Planning & Reasoning Loops
Access to tools (Chapter 4) is necessary but not sufficient. An agent needs a Brain—a loop that directs when to use tools and how to combine them to solve complex goals.
The ReAct Pattern
Reasoning + Acting. This is the baseline architecture for modern agents.
Instead of just acting:
Action:
search(query)
The agent is forced to think first:
Thought: "The user wants to know the age of the President. First I need to find out who the President is, then find their age." Action:
search("current US President")Observation: "Joe Biden" Thought: "Now I search for his age." Action:search("Joe Biden age")
This inner monologue grounds the model and prevents impulsive hallucination.
Plan-and-Solve (Chain of Thought on Steroids)
For multi-step tasks, ReAct can sometimes get "lost in the weeds" of immediate steps and lose sight of the overall goal.
Plan-and-Solve creates an explicit plan before execution starts.
- Planner: "Break this goal down into steps."
- Step 1: Fetch data X.
- Step 2: Analyze data Y.
- Step 3: Generate report.
- Executor: Executes Step 1.
- Executor: Executes Step 2...
This separation of concerns (Planning vs. Execution) improves reliability on long-horizon tasks.
Self-Correction & Reflection
Models make mistakes. A robust agent includes a feedback loop to catch them.
Reflection Pattern:
- Agent produces an output (code, plan, answer).
- Reflector (Prompts as "Critic"): "Review the above output for errors, logical fallacies, or security issues."

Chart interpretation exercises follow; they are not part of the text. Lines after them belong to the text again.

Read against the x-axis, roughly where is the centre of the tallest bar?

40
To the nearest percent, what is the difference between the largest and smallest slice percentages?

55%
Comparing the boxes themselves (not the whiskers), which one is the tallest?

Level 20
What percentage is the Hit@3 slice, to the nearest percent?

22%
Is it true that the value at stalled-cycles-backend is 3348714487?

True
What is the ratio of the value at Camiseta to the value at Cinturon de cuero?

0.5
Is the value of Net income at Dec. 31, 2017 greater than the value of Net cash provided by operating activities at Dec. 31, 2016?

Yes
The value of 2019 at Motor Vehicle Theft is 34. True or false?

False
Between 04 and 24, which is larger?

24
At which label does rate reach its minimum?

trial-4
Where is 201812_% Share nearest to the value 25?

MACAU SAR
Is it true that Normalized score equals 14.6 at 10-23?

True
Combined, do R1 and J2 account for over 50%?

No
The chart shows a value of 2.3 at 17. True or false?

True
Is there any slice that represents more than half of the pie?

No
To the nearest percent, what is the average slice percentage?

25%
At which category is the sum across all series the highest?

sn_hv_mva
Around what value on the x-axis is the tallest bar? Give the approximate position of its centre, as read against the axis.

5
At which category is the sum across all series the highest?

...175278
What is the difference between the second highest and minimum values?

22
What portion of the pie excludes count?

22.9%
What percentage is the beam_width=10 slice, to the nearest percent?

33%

- Agent receives the critique and regenerates the output.
// The Reflection Loop
let draft = await generateCode(prompt);
let critique = await critiqueCode(draft);
if (critique.hasErrors) {
draft = await fixCode(draft, critique.feedback);
}
return draft;This is remarkably effective for code generation, where the "Critic" can even include the output of a real compiler or linter.
Infinite Loops & Stopping Conditions
Automated planning loops are dangerous. They can get stuck in infinite retries ("I failed, let me try again exactly the same way").
Safety Guards:
- Max Steps: Hard limit (e.g., 10 steps). If not solved, abort.
- Breadth Heuristic: If the agent tries the same tool with the exact same arguments twice, force a stop or a Strategy change.
- Human Interrupt: Always allow the user to see the plan and say "Stop" or "Edit Plan" before execution continues.
Summary
- ReAct interweaves thinking and acting for dynamic problem solving.
- Plan-and-Solve helps maintain focus on long tasks.
- Reflection loops allow the agent to fix its own mistakes before the user sees them.
These loops are the "cognitive architecture" of your agent.